The main objective of this course is to review the basic concepts of the theory of statistics and further develop an advanced-level understanding of fundamental statistical inference procedures.

LEARNING OUTCOME

Describe the types of statistics: descriptive statistics, parametric inferential statistics and non-parametric statistics
Obtain descriptive statistics and employ the basic graphical visualization techniques to summarize and analyze the data
Describe the general properties of estimators: biasedness, mean square error, consistency and efficiency
Determine the point estimators of unknown parameters of interest based on three widely-applied methods: maximum likelihood estimation, the method of moments and Bayes estimation
Derive the confidence interval estimators of unknown parameters of interest based on three approaches: exact methods, approximations based on the large sample properties and approximations using bootstrapping
Discuss the basic principals of the methods of hypothesis testing
Identify key points in Diagnostics and Remedial Measures for the regression analysis
Perform simple and multiple regression analyses by the help of a software such as SPSS and MATLAB.

ASSESSMENT METHODS and CRITERIA

  Percentage (%)
Final 30
Assignment 40
Individual Project 30

RECOMENDED or REQUIRED READINGS

Readings

Some Reference Books:

Mathematical Statistics and Data Analysis (with CD Data Sets) 3rd Edition John A. Rice.

Probability and statistics in engineering and management science, William W. Hines and Douglas C. Montgomery.

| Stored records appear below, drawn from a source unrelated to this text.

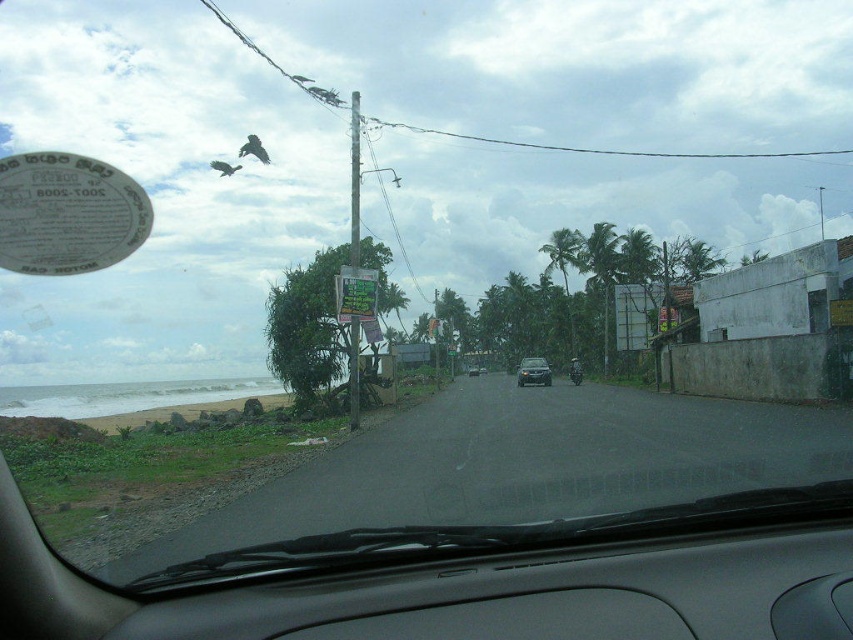
Question: Can you confirm if black matte dashboard at center is positioned to the left of satin silver sedan at center?

Choices:
 (A) no
 (B) yes

Answer: (B)

Question: Which of the following is the farthest from the observer?

Choices:
 (A) black matte dashboard at center
 (B) satin silver sedan at center

Answer: (B)

Question: Does black matte dashboard at center appear on the left side of satin silver sedan at center?

Choices:
 (A) no
 (B) yes

Answer: (B)

Question: Considering the relative positions of black matte dashboard at center and satin silver sedan at center in the image provided, where is black matte dashboard at center located with respect to satin silver sedan at center?

Choices:
 (A) left
 (B) right

Answer: (A)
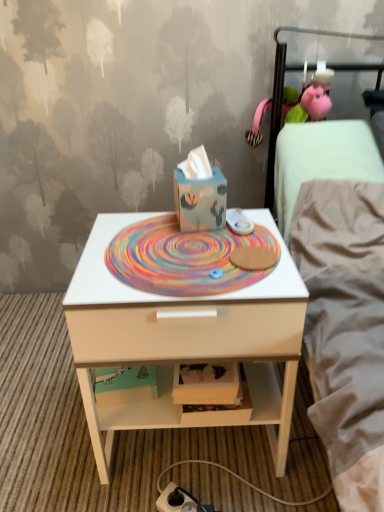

Applied Linear Statistical Models, Fourth Edition, John Neter, Michael H. Kutner, Christopher J. Nachtsheim and W. Wasserman.

Applied Multivariate Statistical Analysis, 2002, R.A. Johnson, D.W. Wichern.

A Second Course in Statistics: Regression Analysis, Sixth Edition 2003, W. Mendenhall, T. Sincich.

The Elements of Statistical Learning: data mining, inference and prediction, 2001, T. Hastie, R. Tibshirani, and J. Friedman, Springer Verlag.